> Required work
1) The conference report explains why instructors may come to emphasize content over process. According to the report, why is this understandable?
2) Continue the conference report from its final paragraph.

On October 21, I attended the New England Faculty Development Consortium (NEFDC) Conference at College of the Holy Cross in Worcester, Massachusetts. NEFDC’s two annual conferences feature a keynote presentation and workshop followed by a range of small workshops to choose from. They are geared toward faculty who want to stay abreast of new and useful teaching strategies.
This year’s presenter, José Antonio Bowen, focused on inter- and intrapersonal strategies for engaging students and helping them learn. In contrast to “reading, writing, and ‘rithmetic,” he presented three new Rs:
Bowen noted that these three Rs, as opposed to the proverbial ones (and much of what ends up happening in college classrooms) are about facilitating the process of learning. Too often we end up falling back on our disciplinary equivalent of the “old” three Rs: emphasizing content over process. That’s understandable, especially when we have outcomes to meet and we see content as essential to meeting those outcomes. But…do our students learn to digest the content, use it, and demonstrate the skills to meet our outcomes in ways that they can apply later? Do they have the tools they need to continue learning?
On the other hand, if we build relationships with our students that demonstrate that we care about their learning, if we teach them how to “fail forward,” and if we provide opportunities for them to reflect on and understand their progress, we are facilitating and teaching the process of learning and doing.

> Supplied data
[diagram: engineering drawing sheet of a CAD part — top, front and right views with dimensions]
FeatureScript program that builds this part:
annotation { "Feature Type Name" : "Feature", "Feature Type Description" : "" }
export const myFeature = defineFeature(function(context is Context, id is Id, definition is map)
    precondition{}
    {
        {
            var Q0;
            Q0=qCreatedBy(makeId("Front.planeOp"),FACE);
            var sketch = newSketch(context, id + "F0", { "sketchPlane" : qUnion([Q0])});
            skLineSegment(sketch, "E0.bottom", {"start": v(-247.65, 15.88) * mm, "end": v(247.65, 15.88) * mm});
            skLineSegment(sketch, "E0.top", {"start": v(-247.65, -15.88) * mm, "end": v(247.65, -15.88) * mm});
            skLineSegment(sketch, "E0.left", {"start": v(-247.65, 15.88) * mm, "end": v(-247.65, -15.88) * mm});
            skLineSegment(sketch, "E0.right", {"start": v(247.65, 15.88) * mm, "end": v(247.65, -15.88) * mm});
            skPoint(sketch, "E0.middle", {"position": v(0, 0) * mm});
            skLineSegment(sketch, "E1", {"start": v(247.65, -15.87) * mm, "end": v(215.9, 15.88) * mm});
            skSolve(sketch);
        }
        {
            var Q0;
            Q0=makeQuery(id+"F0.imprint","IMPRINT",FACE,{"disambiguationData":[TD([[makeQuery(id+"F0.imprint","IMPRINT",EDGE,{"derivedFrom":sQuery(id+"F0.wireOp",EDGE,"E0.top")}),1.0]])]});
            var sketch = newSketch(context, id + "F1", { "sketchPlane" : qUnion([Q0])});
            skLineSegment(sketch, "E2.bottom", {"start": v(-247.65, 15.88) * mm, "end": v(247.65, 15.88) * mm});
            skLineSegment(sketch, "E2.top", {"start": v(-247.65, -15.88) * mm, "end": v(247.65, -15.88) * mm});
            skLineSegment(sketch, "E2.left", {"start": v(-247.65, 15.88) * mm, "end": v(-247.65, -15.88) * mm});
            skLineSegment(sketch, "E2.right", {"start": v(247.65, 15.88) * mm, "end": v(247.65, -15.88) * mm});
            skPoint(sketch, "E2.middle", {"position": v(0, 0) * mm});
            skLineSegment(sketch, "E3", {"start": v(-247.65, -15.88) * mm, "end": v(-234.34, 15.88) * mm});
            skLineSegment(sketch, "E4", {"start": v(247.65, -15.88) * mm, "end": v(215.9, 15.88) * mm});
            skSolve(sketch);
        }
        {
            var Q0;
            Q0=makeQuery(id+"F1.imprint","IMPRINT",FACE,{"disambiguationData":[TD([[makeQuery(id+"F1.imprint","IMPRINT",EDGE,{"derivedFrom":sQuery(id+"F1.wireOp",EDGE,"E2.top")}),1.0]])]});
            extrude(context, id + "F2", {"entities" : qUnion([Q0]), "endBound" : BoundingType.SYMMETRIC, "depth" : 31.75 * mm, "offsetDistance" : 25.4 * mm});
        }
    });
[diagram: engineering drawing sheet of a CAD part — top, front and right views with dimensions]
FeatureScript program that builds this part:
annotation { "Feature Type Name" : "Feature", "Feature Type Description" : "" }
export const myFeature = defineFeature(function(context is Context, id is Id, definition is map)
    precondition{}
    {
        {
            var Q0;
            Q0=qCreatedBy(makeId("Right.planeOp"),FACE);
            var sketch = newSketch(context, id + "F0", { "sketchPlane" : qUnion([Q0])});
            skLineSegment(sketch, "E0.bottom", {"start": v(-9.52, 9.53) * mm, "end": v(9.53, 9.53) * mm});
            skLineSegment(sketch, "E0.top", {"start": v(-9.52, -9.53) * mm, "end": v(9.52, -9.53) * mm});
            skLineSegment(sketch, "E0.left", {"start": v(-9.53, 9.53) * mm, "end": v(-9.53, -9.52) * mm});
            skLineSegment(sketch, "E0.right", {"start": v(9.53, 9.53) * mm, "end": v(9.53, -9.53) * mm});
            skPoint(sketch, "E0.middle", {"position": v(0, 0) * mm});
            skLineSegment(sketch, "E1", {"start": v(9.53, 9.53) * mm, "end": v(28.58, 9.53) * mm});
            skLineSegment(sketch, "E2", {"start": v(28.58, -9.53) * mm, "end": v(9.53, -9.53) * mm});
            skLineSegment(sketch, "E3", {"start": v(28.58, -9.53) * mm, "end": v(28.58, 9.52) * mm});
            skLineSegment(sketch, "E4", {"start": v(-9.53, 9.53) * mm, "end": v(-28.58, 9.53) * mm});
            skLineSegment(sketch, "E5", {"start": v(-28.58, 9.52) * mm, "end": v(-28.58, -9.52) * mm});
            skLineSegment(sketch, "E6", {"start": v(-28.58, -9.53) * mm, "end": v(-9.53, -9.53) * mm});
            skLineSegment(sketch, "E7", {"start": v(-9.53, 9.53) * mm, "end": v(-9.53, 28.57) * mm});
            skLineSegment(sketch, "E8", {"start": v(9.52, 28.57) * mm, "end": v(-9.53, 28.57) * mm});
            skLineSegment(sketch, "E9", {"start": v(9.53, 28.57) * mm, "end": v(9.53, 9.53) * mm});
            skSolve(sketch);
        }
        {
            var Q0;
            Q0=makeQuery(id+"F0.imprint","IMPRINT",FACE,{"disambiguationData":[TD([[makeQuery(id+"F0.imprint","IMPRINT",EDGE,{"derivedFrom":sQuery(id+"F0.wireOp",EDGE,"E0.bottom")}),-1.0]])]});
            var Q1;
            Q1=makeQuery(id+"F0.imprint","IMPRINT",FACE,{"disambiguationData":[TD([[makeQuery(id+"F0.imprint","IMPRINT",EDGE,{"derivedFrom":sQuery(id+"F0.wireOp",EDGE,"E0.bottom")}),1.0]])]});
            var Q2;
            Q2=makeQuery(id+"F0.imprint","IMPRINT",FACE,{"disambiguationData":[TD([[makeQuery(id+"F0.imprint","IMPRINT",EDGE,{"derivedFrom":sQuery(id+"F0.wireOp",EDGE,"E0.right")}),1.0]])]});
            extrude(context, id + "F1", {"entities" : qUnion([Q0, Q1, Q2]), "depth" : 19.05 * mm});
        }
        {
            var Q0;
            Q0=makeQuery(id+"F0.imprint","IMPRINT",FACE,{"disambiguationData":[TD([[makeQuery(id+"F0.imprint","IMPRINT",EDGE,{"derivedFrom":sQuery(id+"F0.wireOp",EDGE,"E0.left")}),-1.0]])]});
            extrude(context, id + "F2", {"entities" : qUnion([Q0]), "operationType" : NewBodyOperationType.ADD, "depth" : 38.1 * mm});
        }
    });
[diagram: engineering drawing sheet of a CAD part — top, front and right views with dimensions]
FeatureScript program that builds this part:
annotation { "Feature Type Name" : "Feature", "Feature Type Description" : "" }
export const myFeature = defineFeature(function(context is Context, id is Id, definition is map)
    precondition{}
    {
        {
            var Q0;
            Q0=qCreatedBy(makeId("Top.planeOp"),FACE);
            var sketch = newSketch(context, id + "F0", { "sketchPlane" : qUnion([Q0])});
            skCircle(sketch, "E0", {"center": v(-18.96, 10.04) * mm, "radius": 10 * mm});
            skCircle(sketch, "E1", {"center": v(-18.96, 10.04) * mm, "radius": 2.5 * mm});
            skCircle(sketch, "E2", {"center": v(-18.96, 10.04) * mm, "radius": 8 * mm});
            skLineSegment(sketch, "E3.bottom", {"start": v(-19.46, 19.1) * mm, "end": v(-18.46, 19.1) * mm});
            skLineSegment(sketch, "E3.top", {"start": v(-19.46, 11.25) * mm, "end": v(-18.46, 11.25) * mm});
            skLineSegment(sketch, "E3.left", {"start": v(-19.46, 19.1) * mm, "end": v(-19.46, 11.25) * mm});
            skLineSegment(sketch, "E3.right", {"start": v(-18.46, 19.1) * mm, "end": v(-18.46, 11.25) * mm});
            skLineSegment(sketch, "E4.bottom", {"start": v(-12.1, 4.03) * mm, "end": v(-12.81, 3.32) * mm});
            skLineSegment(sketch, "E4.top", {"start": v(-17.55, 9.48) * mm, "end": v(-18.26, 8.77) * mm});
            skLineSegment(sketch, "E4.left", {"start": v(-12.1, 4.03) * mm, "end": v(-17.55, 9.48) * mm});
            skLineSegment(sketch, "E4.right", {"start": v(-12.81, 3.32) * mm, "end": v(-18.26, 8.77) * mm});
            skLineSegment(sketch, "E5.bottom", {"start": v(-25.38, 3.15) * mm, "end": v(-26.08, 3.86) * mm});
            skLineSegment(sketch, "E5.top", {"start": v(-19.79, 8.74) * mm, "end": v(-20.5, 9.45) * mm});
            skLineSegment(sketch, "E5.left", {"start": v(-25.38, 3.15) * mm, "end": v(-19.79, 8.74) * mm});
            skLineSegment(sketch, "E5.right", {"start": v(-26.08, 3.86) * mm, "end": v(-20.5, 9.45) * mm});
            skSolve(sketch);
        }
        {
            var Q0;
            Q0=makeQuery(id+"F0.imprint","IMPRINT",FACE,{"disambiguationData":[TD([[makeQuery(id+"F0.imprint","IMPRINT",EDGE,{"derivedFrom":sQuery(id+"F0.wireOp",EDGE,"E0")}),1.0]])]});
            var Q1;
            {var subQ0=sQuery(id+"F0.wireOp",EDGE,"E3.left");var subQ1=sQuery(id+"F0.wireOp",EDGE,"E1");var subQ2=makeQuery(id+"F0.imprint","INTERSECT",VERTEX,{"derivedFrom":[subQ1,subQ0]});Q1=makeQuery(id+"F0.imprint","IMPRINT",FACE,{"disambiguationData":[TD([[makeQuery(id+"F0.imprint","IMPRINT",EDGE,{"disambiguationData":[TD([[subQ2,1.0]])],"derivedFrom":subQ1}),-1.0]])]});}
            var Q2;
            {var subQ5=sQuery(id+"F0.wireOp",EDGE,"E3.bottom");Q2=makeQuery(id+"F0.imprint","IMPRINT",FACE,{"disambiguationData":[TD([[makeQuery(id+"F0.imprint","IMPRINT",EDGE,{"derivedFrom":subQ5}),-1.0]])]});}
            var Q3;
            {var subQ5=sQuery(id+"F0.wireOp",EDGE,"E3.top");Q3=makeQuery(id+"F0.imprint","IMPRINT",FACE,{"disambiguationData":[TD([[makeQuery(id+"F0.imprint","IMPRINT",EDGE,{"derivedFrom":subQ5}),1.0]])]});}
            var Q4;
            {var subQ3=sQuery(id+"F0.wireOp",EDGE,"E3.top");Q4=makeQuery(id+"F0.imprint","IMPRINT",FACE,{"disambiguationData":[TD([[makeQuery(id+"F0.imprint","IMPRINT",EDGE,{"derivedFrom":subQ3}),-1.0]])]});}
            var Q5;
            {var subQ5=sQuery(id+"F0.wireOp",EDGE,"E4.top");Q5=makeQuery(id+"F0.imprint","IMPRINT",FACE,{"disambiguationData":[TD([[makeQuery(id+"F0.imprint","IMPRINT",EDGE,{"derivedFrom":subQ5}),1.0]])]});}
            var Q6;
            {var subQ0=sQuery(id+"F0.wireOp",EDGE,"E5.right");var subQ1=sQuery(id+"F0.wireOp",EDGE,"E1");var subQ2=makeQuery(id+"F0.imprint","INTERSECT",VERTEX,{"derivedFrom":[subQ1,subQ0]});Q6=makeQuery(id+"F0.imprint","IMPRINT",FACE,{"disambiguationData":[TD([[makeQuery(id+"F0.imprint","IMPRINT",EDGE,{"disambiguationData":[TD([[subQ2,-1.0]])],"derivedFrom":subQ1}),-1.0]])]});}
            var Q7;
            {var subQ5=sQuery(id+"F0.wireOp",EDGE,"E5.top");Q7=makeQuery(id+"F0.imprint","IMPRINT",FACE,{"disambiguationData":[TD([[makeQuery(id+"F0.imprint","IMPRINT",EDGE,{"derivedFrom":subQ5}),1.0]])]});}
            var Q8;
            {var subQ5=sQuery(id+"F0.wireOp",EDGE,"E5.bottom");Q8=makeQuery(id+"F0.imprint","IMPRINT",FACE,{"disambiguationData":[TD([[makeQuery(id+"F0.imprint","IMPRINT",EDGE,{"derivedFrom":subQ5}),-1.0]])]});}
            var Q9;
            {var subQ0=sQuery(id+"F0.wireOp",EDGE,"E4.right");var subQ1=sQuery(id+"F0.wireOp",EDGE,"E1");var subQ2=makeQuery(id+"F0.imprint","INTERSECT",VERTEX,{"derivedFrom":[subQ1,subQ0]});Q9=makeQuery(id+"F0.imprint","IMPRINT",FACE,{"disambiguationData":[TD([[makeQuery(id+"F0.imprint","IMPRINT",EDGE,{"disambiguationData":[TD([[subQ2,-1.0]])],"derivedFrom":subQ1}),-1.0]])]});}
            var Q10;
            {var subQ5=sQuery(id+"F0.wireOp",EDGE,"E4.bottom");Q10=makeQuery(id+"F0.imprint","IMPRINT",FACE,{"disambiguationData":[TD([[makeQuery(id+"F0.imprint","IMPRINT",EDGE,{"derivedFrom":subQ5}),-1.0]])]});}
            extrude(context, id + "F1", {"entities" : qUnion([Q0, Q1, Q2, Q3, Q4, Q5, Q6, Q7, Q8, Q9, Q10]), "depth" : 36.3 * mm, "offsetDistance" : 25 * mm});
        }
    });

> Outputs
1) According to the report, it is understandable because instructors have outcomes to meet and see content as essential to meeting those outcomes.

2)
The Importance of Motivation
We are in the motivation business!José Antonio Bowen
Bowen discussed one big theme tying his three Rs together: “we are in the motivation business.” He compared the work of faculty to being a cognitive coach, paralleling the work of a fitness coach. A good coach (and I can testify to this as someone who has gone from “I loathe running” to “how about I try lifting something a little heavier today” under the guidance of a coach!) does not just set a daunting goal, demonstrate how to get there, and make sure you show up for practice. Instead, they set goals you can push for, and then up those goals as you demonstrate you’re ready. They pay attention to how you’re doing and intervene if you are about to drop a dumbbell on your foot or if you are slacking off. They motivate you by showing that they are motivated to support your growth. And they get out of your way when you’re ready, providing opportunities to develop autonomy and make appropriate independent choices.
So how do we do that in a college classroom?
There are many strategies we can use (and Bowen provides some free resources on the website for his book Teaching Naked). We already encourage many of them at Champlain, including:
- Transparent Design, which emphasizes relevance, clarity, and equitable expectations
- Scaffolding (for content, projects, and outcomes assessment)
- Integrating reflection into learning
- Fostering class community and engagement, both in the classroom and through backchannels
- Other equity and inclusion-focused teaching practices
Interested in Attending?
If you’re interested in attending a future NEFDC conference or the spring virtual brown bag series, click for more information.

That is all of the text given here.